Pendergast slipped a penlight out of his pocket and shone it around. They moved into the interior, stepping over debris, the thin beam of Pendergast's light playing this way and that. Passing through a broken archway, they walked down an old corridor, burned-out rooms on either side. In places melted glass and aluminum had puddled on the floor, along with scorched plastic and the wire skeletons of furniture.

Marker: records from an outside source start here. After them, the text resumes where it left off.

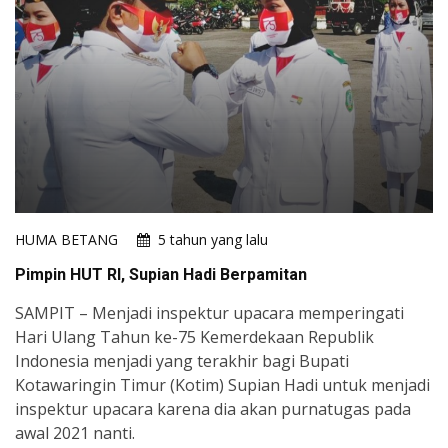
HUMA BETANG
5 tahun yang lalu
Pimpin HUT RI, Supian Hadi Berpamitan
SAMPIT – Menjadi inspektur upacara memperingati
Hari Ulang Tahun ke-75 Kemerdekaan Republik
Indonesia menjadi yang terakhir bagi Bupati
Kotawaringin Timur (Kotim) Supian Hadi untuk menjadi
inspektur upacara karena dia akan purnatugas pada
awal 2021 nanti.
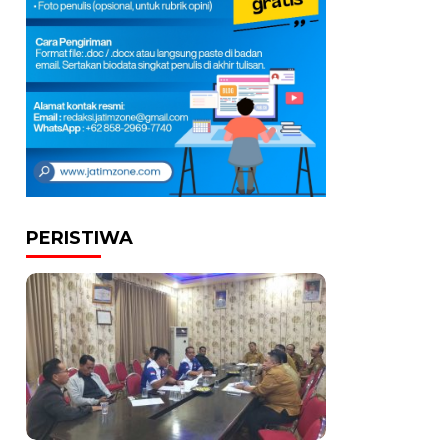
PERISTIWA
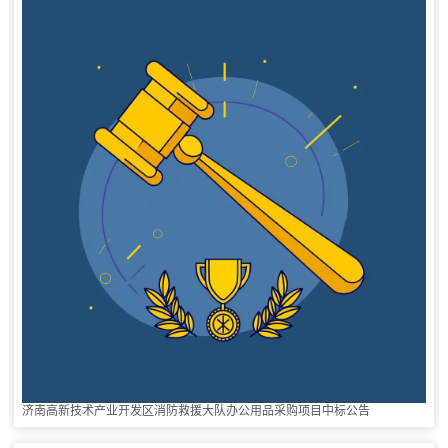
济南高新技术产业开发区消防救援大队办公用品采购项目中标公告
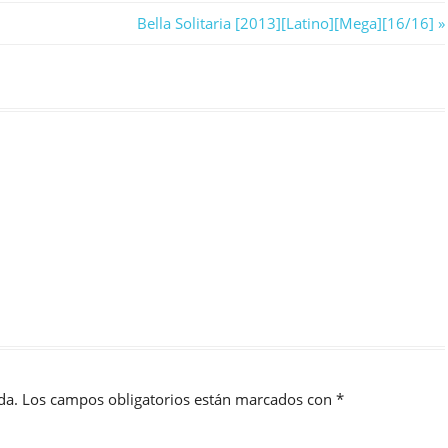
Next
Bella Solitaria [2013][Latino][Mega][16/16]
Post:
da.
Los campos obligatorios están marcados con
*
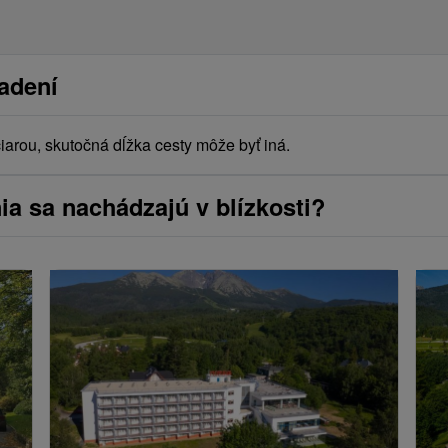
iadení
arou, skutočná dĺžka cesty môže byť iná.
ia sa nachádzajú v blízkosti?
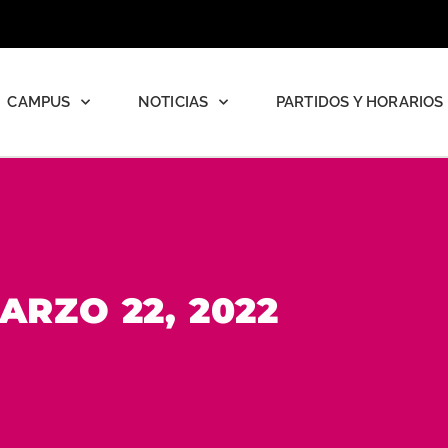
CAMPUS
NOTICIAS
PARTIDOS Y HORARIOS
ARZO 22, 2022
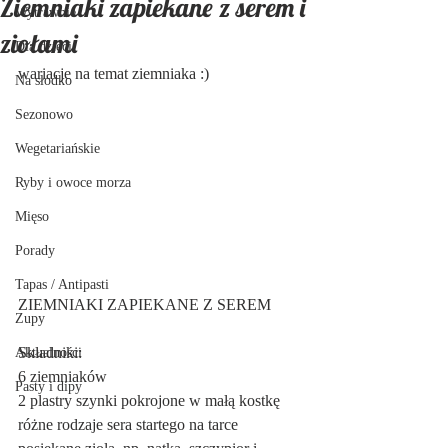
Ziemniaki zapiekane z serem i
Wytrawnie
ziołami
Dla dzieci
wariacje na temat ziemniaka :)
Na słodko
Sezonowo
Wegetariańskie
Ryby i owoce morza
Mięso
Porady
Tapas / Antipasti
ZIEMNIAKI ZAPIEKANE Z SEREM
Zupy
Składniki:
Aktualności
6 ziemniaków
Pasty i dipy
2 plastry szynki pokrojone w małą kostkę
różne rodzaje sera startego na tarce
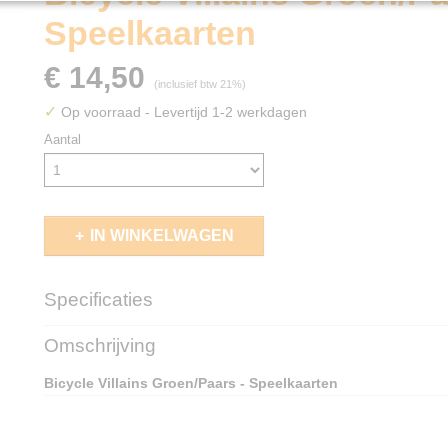
Speelkaarten
€ 14,50
(inclusief btw 21%)
✓
Op voorraad
- Levertijd 1-2 werkdagen
Aantal
IN WINKELWAGEN
Specificaties
EAN code
073854095829
Omschrijving
Bicycle Villains Groen/Paars - Speelkaarten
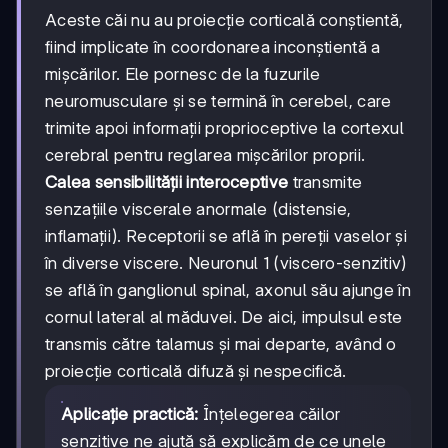
Aceste căi nu au proiecție corticală conștientă,
fiind implicate în coordonarea inconștientă a
mișcărilor. Ele pornesc de la fuzurile
neuromusculare și se termină în cerebel, care
trimite apoi informații proprioceptive la cortexul
cerebral pentru reglarea mișcărilor proprii.
Calea sensibilității interoceptive
transmite
senzațiile viscerale anormale (distensie,
inflamații). Receptorii se află în pereții vaselor și
în diverse viscere. Neuronul 1 (viscero-senzitiv)
se află în ganglionul spinal, axonul său ajunge în
cornul lateral al măduvei. De aici, impulsul este
transmis către talamus și mai departe, având o
proiecție corticală difuză și nespecifică.
Aplicație practică:
Înțelegerea căilor
senzitive ne ajută să explicăm de ce unele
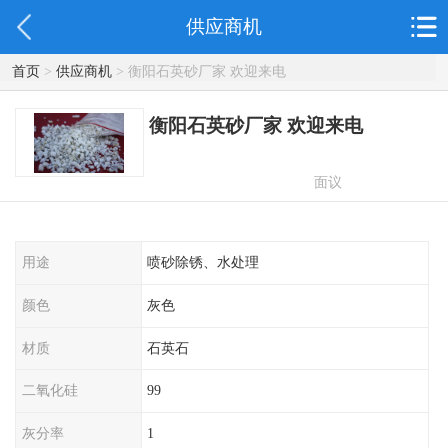
供应商机
首页
>
供应商机
> 衡阳石英砂厂家 欢迎来电
衡阳石英砂厂家 欢迎来电
面议
用途
喷砂除锈、水处理
颜色
灰色
材质
石英石
二氧化硅
99
灰分率
1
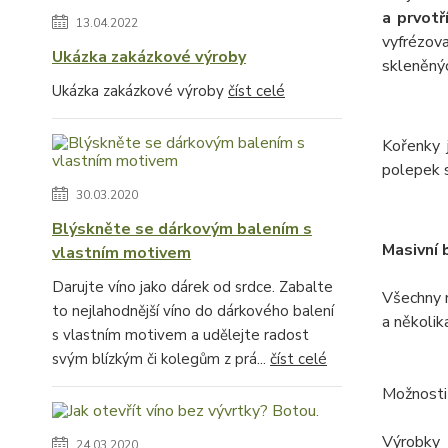
a prvotř
13.04.2022
vyfrézova
Ukázka zakázkové výroby
skleněný
Ukázka zakázkové výroby
číst celé
Kořenky 
polepek s
30.03.2020
Blýskněte se dárkovým balením s
Masivní 
vlastním motivem
Darujte víno jako dárek od srdce. Zabalte
Všechny 
to nejlahodnější víno do dárkového balení
a několik
s vlastním motivem a udělejte radost
svým blízkým či kolegům z prá...
číst celé
Možnosti
Výrobky 
24.03.2020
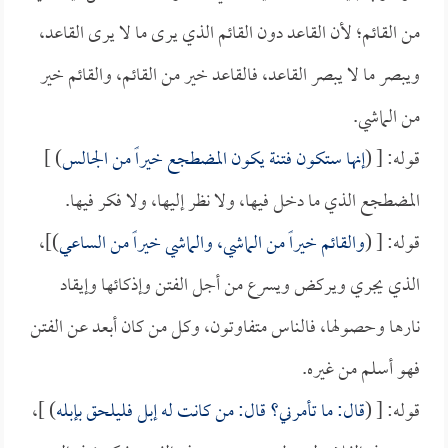
من القائم؛ لأن القاعد دون القائم الذي يرى ما لا يرى القاعد،
ويبصر ما لا يبصر القاعد، فالقاعد خير من القائم، والقائم خير
من الماشي.
قوله: [ (
إنها ستكون فتنة يكون المضطجع خيراً من الجالس
) ]
المضطجع الذي ما دخل فيها، ولا نظر إليها، ولا فكر فيها.
قوله: [ (
والقائم خيراً من الماشي، والماشي خيراً من الساعي
)]،
الذي يجري ويركض ويسرع من أجل الفتن وإذكائها وإيقاد
نارها وحصولها، فالناس متفاوتون، وكل من كان أبعد عن الفتن
فهو أسلم من غيره.
قوله: [ (
قال: ما تأمرني؟ قال: من كانت له إبل فليلحق بإبله
) ]،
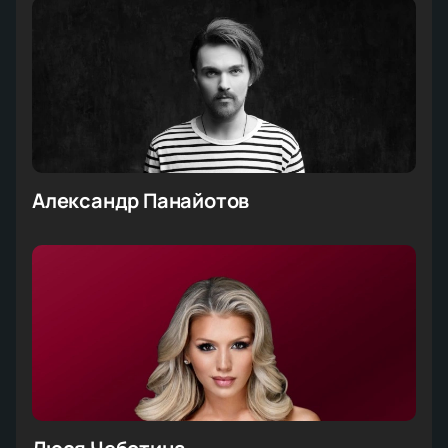
Александр Панайотов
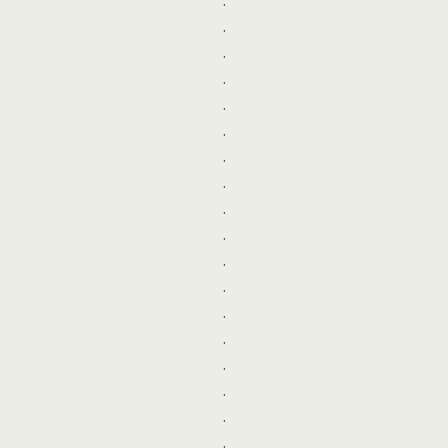
.
.
.
.
.
.
.
.
.
.
.
.
.
.
.
.
.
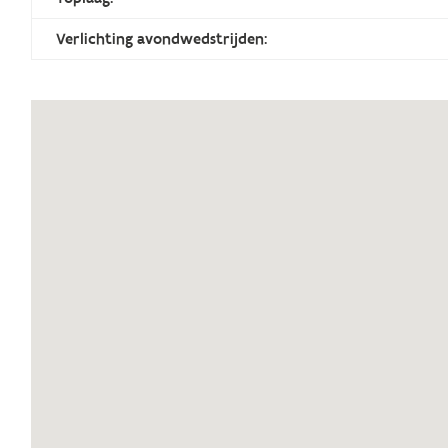
Verlichting avondwedstrijden:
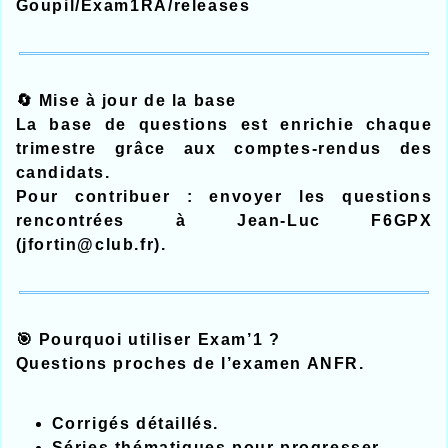
Goupil/Exam1RA/releases
🔄 Mise à jour de la base
La base de questions est enrichie chaque
trimestre grâce aux comptes‑rendus des
candidats.
Pour contribuer : envoyer les questions
rencontrées à Jean‑Luc F6GPX
(
jfortin@club.fr
).
🎯 Pourquoi utiliser Exam’1 ?
Questions proches de l’examen ANFR.
Corrigés détaillés.
Séries thématiques pour progresser.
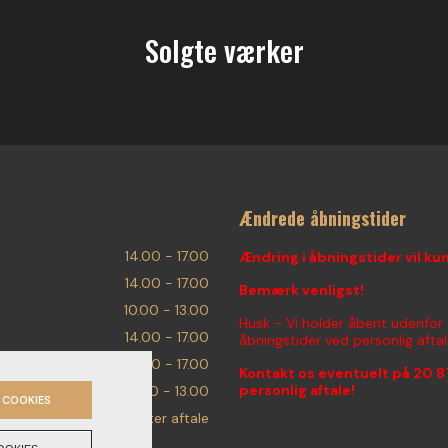
Solgte værker
Ændrede åbningstider
14.00 - 17.00
Ændring i åbningstider vil ku
14.00 - 17.00
Bemærk venligst!
10.00 - 13.00
Husk - Vi holder åbent udenfor
14.00 - 17.00
åbningstider ved personlig aftal
14.00 - 17.00
Kontakt os eventuelt på
20 8
personlig aftale!
10.00 - 13.00
 COOKIES
Efter aftale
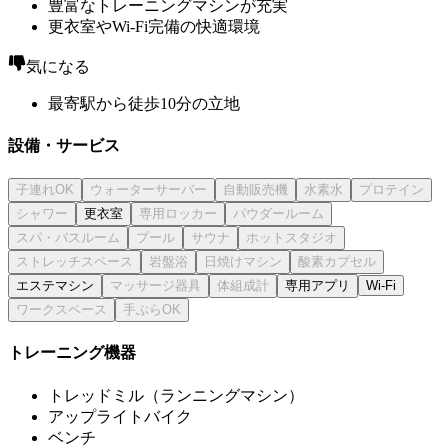
豊富なトレーニングマシンが充実
更衣室やWi-Fi完備の快適環境
気になる
最寄駅から徒歩10分の立地
設備・サービス
更衣室
エステマシン
専用アプリ
Wi-Fi
トレーニング機器
トレッドミル（ランニングマシン）
アップライトバイク
ベンチ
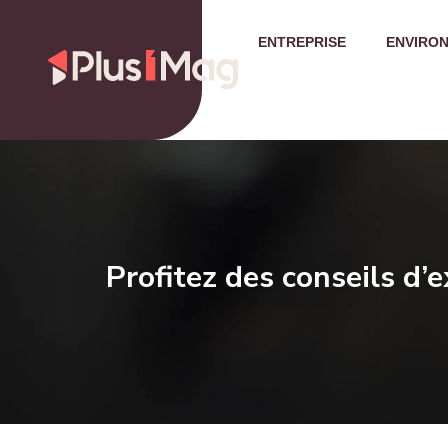
ENTREPRISE
ENVIRO
Profitez des conseils d’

Hayward watched as Pendergast silently flitted through the dark rooms, probing and peering. At one point, he stopped at the remains of a filing cabinet and poked among a sodden mass of burned papers in the bottom of a drawer, pushing them apart. The very center remained unburned, and he plucked out a few pieces, examining them. ' 'Delivery completed to Nova G.,' ' he read aloud from one of the papers. 'This is just a bunch of old shipping manifests.'

'Anything of interest?'

More poking. 'Unlikely.' Removing several charred fragments, he slipped them into a ziplock bag, which in turn disappeared into his suit jacket.

They arrived in a large central room where the fire appeared to have been fiercest. The ceiling was gone and mats of kudzu had risen over the debris, leaving humps and nodding growths. Pendergast glanced around, then walked over to one and reached into it, grabbing the vine and yanking it aside, exposing the skeleton of an old machine thick with wires and gears whose purpose Hayward couldn't begin to guess. He moved through the room, pulling aside more vines, exposing more melted, skeletal instrumentation.

'Any idea what this stuff was?' Hayward asked.